Even so, don’t get stuck on using just one lifting tempo (speed), because varying the tempo of training elicits the greatest hypertrophic response with maximal release of three hormones in particular: GH; insulin-like growth factor-1 (IGF-1), a potent hormone for synthesizing muscle protein; and mechano growth factor (MGF), a muscle-building hormone that is closely related to IGF-1.
6) Weighted Chains and Bands
Because you are weaker concentrically when your muscles are contracting (think of the squat’s down phase, where you can actually lower more weight than you can while rising in this concentric contraction), you’ll gain more strength by challenging the concentric portion of your lift. Granted, there’s a lack of research on how using chains and elastic bands specifically affect the endocrine system, but these methods are essential to include in this discussion of optimizing anabolic response; there is ample evidence that hypertrophy-type training boosts GH.
7) Usometric Pauses
The most powerful muscle fibers are the high-threshold, fast-twitch motor units. Isometric pauses (for example, holding the bar on your chest for four seconds before pressing it during a bench press) increase intramuscular tension and elevate IGF-1.
8) Wavelike loading
Use varied, wavelike loading to improve anabolic signaling, which affects how testosterone interacts with hormone receptors, specifically androgen receptors. Increasing the activity of androgen receptors, or upregulating them, results in a greater anabolic response. Research shows that using wavelike training with varied programming schemes can upregulate androgen receptors and elevate testosterone response.
Although wavelike loading is well known in weightlifting circles, bodybuilders may not be familiar with this type of training, which involves progressing to heavier weights in a series of waves. For example, you work up to a maximal weight in a pyramid fashion and then reduce the weight by a significant amount, then work back up in pyramid fashion to an even higher maximal weight. For examples of wavelike loading and its history, see my book Modern Trends in Strength Training.
9) Forced Reps
With a forced rep you perform a lift for the maximum number of reps possible, and then have a partner assist you in completing additional reps. This type of training produces the greatest responses in GH and IGF-1. One study compared a forced-repetition protocol and a maximum-rep scheme using squats. The forced-rep protocol included 12 reps, of which 8 were typically performed alone and 4 were forced, whereas the maximum-rep scheme had participants lift to failure. The forced-rep protocol led to a significantly greater testosterone response than the maximum-rep program in both trained and untrained individuals. Fully exhausting muscle fibers during training has been shown to trigger protein synthesis for up to 72 hours after a workout.

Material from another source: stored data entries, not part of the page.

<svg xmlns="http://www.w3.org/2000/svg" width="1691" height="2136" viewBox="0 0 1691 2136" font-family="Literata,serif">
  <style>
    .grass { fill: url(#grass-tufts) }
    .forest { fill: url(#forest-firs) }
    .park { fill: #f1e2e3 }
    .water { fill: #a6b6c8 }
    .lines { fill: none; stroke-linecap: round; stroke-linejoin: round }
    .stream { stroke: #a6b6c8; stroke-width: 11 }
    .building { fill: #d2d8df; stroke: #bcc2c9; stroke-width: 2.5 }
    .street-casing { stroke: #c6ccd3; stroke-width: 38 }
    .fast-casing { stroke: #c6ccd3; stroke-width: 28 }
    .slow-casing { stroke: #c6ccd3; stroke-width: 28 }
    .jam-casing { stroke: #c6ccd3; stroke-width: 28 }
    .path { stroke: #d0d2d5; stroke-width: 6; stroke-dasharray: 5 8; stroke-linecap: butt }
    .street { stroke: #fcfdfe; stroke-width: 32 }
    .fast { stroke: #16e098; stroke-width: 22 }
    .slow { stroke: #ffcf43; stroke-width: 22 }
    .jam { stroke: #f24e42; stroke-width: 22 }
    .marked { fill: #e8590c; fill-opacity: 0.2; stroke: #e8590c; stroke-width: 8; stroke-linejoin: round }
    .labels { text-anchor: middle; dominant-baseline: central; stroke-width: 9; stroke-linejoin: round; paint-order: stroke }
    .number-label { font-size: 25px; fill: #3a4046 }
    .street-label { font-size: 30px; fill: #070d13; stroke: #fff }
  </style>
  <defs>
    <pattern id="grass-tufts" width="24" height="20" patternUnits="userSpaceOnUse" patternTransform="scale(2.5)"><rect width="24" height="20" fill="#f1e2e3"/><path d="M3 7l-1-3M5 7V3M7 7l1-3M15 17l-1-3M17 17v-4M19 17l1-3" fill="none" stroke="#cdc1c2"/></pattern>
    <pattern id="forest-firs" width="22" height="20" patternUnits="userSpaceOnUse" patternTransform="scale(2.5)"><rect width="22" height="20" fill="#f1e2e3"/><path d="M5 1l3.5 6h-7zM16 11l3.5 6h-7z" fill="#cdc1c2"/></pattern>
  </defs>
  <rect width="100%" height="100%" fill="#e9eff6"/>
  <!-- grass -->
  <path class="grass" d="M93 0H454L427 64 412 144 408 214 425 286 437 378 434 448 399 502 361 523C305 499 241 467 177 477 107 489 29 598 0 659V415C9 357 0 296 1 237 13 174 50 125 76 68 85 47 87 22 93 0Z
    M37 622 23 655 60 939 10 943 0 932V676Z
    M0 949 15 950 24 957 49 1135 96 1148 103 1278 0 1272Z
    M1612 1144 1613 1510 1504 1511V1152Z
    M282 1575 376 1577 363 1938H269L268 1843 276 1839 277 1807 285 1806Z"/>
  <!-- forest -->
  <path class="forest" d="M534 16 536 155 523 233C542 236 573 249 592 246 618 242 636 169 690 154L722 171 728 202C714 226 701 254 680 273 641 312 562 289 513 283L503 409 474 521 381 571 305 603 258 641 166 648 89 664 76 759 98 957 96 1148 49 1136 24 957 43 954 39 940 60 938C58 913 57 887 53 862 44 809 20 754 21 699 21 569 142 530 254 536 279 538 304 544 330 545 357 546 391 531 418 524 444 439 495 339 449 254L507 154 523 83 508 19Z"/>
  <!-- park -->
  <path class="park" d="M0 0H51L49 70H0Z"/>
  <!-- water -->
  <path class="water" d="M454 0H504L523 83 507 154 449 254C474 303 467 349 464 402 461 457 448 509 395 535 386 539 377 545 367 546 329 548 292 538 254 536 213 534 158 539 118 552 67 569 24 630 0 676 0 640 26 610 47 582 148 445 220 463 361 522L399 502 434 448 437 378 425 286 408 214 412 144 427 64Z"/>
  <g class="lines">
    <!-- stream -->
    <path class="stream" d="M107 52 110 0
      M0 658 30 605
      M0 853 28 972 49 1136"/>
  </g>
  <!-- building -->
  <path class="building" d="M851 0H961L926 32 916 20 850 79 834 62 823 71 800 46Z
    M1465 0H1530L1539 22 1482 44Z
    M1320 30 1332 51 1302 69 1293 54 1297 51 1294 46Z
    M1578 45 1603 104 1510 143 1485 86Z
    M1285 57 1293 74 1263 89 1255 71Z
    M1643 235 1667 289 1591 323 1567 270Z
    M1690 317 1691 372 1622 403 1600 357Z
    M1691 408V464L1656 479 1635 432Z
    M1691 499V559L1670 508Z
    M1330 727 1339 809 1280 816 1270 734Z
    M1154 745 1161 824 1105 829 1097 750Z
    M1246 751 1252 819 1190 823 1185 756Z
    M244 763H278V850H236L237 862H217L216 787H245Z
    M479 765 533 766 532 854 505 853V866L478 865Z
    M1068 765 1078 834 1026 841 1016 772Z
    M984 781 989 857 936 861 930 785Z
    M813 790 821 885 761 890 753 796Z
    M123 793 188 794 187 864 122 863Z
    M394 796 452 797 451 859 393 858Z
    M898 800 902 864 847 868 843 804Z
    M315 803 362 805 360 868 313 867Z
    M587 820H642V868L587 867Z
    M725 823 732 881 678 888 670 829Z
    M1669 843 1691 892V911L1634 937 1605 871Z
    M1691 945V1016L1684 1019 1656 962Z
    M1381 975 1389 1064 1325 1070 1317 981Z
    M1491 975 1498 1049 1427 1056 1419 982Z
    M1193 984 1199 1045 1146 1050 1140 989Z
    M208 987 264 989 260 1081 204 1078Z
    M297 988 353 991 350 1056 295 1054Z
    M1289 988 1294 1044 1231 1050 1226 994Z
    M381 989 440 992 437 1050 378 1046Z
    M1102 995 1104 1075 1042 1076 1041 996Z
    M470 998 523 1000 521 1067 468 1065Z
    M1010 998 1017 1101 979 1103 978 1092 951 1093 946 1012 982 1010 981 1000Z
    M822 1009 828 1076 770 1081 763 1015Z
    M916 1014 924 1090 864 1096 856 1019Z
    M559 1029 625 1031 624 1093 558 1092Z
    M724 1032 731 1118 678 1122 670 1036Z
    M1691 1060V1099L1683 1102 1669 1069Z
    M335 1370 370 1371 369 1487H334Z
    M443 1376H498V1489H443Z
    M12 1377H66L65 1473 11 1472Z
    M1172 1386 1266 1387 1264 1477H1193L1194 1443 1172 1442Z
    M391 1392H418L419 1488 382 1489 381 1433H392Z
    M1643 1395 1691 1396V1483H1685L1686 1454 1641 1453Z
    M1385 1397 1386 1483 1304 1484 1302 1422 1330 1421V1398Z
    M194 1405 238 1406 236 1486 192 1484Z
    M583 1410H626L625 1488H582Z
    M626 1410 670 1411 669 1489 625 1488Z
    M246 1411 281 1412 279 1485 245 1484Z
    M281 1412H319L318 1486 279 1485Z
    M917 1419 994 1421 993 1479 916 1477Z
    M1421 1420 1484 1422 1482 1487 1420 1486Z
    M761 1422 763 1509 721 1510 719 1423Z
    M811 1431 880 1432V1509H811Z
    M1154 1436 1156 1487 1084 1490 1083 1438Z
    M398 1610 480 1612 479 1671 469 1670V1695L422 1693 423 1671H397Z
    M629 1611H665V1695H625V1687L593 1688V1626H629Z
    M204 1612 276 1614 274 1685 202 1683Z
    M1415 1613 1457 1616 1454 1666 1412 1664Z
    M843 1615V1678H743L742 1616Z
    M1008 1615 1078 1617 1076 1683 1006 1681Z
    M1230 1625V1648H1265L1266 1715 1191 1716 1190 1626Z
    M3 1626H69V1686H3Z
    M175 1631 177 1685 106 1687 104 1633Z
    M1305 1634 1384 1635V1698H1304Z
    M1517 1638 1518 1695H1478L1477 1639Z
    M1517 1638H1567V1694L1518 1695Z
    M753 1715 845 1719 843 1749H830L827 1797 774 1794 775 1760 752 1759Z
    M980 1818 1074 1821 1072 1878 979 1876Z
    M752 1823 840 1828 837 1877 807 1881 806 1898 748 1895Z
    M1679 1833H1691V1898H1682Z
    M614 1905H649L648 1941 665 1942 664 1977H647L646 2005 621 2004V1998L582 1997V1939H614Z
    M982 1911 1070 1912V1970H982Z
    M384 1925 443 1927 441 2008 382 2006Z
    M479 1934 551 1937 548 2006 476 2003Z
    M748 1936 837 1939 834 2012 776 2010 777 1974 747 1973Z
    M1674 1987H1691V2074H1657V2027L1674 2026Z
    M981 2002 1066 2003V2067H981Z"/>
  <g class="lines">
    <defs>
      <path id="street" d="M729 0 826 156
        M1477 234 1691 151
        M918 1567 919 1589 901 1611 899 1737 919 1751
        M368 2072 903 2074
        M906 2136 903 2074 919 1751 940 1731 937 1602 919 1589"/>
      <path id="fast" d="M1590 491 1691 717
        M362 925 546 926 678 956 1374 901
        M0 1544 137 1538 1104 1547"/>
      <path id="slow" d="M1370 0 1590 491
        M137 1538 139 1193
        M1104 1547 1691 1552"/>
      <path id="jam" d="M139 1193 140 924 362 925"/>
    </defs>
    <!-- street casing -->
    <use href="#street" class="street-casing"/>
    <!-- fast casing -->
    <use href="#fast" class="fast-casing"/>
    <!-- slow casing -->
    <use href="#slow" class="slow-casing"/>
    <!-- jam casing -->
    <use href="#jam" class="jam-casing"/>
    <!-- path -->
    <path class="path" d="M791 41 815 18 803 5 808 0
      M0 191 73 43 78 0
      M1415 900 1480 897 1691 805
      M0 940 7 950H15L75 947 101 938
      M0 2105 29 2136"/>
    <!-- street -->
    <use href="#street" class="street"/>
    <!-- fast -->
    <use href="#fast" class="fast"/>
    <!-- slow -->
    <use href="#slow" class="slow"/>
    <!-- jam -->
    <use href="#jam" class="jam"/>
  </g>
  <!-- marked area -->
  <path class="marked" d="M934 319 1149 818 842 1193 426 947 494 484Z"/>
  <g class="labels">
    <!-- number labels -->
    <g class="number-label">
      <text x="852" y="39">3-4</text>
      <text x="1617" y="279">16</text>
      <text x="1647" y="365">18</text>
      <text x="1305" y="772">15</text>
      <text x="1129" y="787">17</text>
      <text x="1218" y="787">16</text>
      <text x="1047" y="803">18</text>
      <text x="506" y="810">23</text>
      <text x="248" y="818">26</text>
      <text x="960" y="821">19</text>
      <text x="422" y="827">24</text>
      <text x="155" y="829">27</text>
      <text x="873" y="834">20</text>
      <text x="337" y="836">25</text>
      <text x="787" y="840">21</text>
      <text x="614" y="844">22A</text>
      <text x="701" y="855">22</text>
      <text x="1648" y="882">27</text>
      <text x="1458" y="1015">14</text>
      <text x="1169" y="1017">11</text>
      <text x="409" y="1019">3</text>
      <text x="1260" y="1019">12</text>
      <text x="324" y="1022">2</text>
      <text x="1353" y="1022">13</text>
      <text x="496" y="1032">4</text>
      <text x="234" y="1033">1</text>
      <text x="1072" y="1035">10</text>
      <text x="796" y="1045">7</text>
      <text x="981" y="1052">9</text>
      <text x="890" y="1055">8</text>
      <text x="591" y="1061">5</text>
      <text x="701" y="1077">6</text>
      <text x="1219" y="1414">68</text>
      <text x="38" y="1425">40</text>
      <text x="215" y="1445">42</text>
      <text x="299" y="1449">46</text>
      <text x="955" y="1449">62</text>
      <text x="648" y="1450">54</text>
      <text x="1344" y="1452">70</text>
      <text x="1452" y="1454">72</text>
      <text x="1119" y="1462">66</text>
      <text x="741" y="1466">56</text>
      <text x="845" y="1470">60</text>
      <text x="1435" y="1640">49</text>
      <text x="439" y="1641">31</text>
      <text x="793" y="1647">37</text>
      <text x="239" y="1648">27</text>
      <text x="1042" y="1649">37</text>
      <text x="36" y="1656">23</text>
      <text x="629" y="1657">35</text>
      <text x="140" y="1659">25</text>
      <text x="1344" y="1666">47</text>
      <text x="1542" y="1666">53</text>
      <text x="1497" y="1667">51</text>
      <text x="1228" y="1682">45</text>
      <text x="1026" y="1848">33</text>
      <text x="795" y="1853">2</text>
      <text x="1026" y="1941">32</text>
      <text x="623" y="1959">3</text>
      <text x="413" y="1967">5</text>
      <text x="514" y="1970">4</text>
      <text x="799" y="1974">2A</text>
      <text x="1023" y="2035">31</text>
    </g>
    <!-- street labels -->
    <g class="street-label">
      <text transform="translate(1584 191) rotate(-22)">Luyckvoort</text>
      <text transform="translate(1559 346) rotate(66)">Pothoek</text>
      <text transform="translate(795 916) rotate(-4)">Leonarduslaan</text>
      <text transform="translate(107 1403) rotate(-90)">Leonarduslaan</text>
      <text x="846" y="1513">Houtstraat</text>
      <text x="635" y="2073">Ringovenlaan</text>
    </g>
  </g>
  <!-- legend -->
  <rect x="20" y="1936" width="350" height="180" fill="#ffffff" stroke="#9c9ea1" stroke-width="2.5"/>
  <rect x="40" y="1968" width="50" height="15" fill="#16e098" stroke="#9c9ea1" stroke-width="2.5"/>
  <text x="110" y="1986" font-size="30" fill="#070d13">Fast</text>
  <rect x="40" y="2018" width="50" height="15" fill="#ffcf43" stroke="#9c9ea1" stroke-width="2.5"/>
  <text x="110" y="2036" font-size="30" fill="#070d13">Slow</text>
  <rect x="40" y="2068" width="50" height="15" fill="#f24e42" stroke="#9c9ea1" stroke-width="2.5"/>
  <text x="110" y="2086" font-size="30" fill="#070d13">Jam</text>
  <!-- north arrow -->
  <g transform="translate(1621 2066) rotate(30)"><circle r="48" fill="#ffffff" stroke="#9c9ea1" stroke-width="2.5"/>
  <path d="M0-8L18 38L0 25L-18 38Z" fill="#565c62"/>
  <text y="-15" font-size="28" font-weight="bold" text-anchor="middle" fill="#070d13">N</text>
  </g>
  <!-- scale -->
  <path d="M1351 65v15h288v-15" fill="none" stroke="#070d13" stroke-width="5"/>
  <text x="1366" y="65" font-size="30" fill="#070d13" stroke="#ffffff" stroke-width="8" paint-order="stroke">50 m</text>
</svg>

Finishers include isometric pauses or eccentric-enhanced lifts or both, depending on how much pain you can stand. Finishers performed at the end of workouts fully thrash muscle fibers and elevate IGF-1 and MGF. One of my favorite arm finishers is the 90-degree chinup. Use a supinated, close grip on the chinup bar and pull yourself up to 90 degrees of elbow flexion. Hold that position for as long as possible—preferably at least 30 seconds (and you can hang weight plates off yourself if you want to make it harder). Then slowly lower. If you have anything left in your arms, you can do it again.
Clearly, All of These Key variables for making you stronger and leaner cannot be put into a single workout. They need to be carefully programmed so you can get the most out of your gym time.